The format of the csv file into set a project to PI association is shown below

pi,project_name,resource_name
pi2,project_name2,resource_name

The first column should be the username of the PI as seen in your resources event log files. The second column is the name of the project as seen in your resources event log files. The third column is the name of the resource in XDMoD.

If you want the first and last name of the PI to be shown instead of their username when viewing this data you should add the PI username and first and last name to the names.csv file and ingested. Details on doing this can be found in the User/PI Names documentation.

Hierarchy

Open XDMoD allows you to define a three level hierarchy that can be used to define various entities or groups and associate users with a group in the hierarchy. These can be decanal units and their associated departments or any hierarchy that is desired. If defined, this hierarchy is used to generate charts that aggregate cloud metrics into groups based on users assigned to one of the groups.

See the Hierarchy Guide for more details.

Utilization

To use the Utilization statistic you must shred and ingest a JSON file that lists the specifications of each node in your cloud resource. The name of this file should follow the format hypervisor_facts_YYYY-MM-DDTHH:SS:MM.json. When the details of at least one node changes a new file listing the details of all of the nodes should be created and ingested. Below is the format for the JSON file. For resources that use OpenStack we have a python script that will create a file with appropriate information in the xdmod-openstack-scripts repository. This script should be run once a day and will create a file only on days where the details of at least one node has changed from the previous day. The files should be ingested using xdmod-shredder and setting the -f option to cloudresourcespecs and then running xdmod-ingestor. To ingest only this data set the --datatype option cloudresourcespecs. An example of the commands needed are below.

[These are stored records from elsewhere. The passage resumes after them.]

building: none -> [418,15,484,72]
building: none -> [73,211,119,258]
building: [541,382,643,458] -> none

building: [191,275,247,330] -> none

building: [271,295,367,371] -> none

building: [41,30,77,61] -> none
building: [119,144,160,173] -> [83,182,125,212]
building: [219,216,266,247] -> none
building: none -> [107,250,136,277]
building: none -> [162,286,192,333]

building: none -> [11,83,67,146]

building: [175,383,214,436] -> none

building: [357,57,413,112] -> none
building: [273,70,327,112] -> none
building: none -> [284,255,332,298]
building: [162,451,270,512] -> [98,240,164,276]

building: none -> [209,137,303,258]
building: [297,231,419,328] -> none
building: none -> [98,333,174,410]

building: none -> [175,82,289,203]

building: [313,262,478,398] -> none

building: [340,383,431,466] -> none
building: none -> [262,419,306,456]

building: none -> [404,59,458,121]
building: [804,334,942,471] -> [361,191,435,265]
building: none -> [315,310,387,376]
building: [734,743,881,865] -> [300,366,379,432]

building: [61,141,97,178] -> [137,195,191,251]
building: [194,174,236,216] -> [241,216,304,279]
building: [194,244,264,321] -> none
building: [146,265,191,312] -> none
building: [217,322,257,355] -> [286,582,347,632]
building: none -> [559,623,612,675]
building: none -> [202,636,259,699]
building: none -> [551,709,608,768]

xdmod-shredder -r RESOURCE_NAME -d PATH/TO/DIRECTORY -f cloudresourcespecs
xdmod-ingestor --datatype=cloudresourcespecs

Cloud Resource Specification JSON file example

{
    "hypervisors": [
        {
            "hypervisor_hostname": "node1.example.com",
            "id": 1,
            "memory_mb": 205583,
            "vcpus": 56
        },
        {
            "hypervisor_hostname": "node2.example.com",
            "id": 2,
            "memory_mb": 209314,
            "vcpus": 56
        },
        {
            "hypervisor_hostname": "node3.example.com",
            "id": 3,
            "memory_mb": 147512,
            "vcpus": 56
        },
        {
            "hypervisor_hostname": "node4.example.com",
            "id": 5,
            "memory_mb": 196714,
            "vcpus": 56
        },
        {
            "hypervisor_hostname": "node5.example.com",
            "id": 6,
            "memory_mb": 146597,
            "vcpus": 56
        }
    ],
    "ts": "2018-04-17T22:30:02Z"
}

Adding and enabling cloud resources

Add a cloud resource

Cloud resources are added by using the xdmod-setup command.

  1. Type xdmod-setup.
  2. Select option 4, Resources, on Open XDMoD Setup screen.
  3. Then select option 1, Add a new resource.
  4. Enter information for the prompts that follow. When you see the Resource Type prompt, enter cloud as the resource type.
  5. Once you finish with all the prompts you will be redirected to the Resource Setup screen. At this screen choose the s option to save the information you just entered to the resources.json configuration file.
  6. Run the following command from the command line to load data from resources.json file into the database: php /usr/share/xdmod/tools/etl/etl_overseer.php -p ingest-resources

Ingesting cloud event data

Cloud data is shredded and ingested using the xdmod-shredder and xdmod-ingestor commands. Please see their respective guides for further information.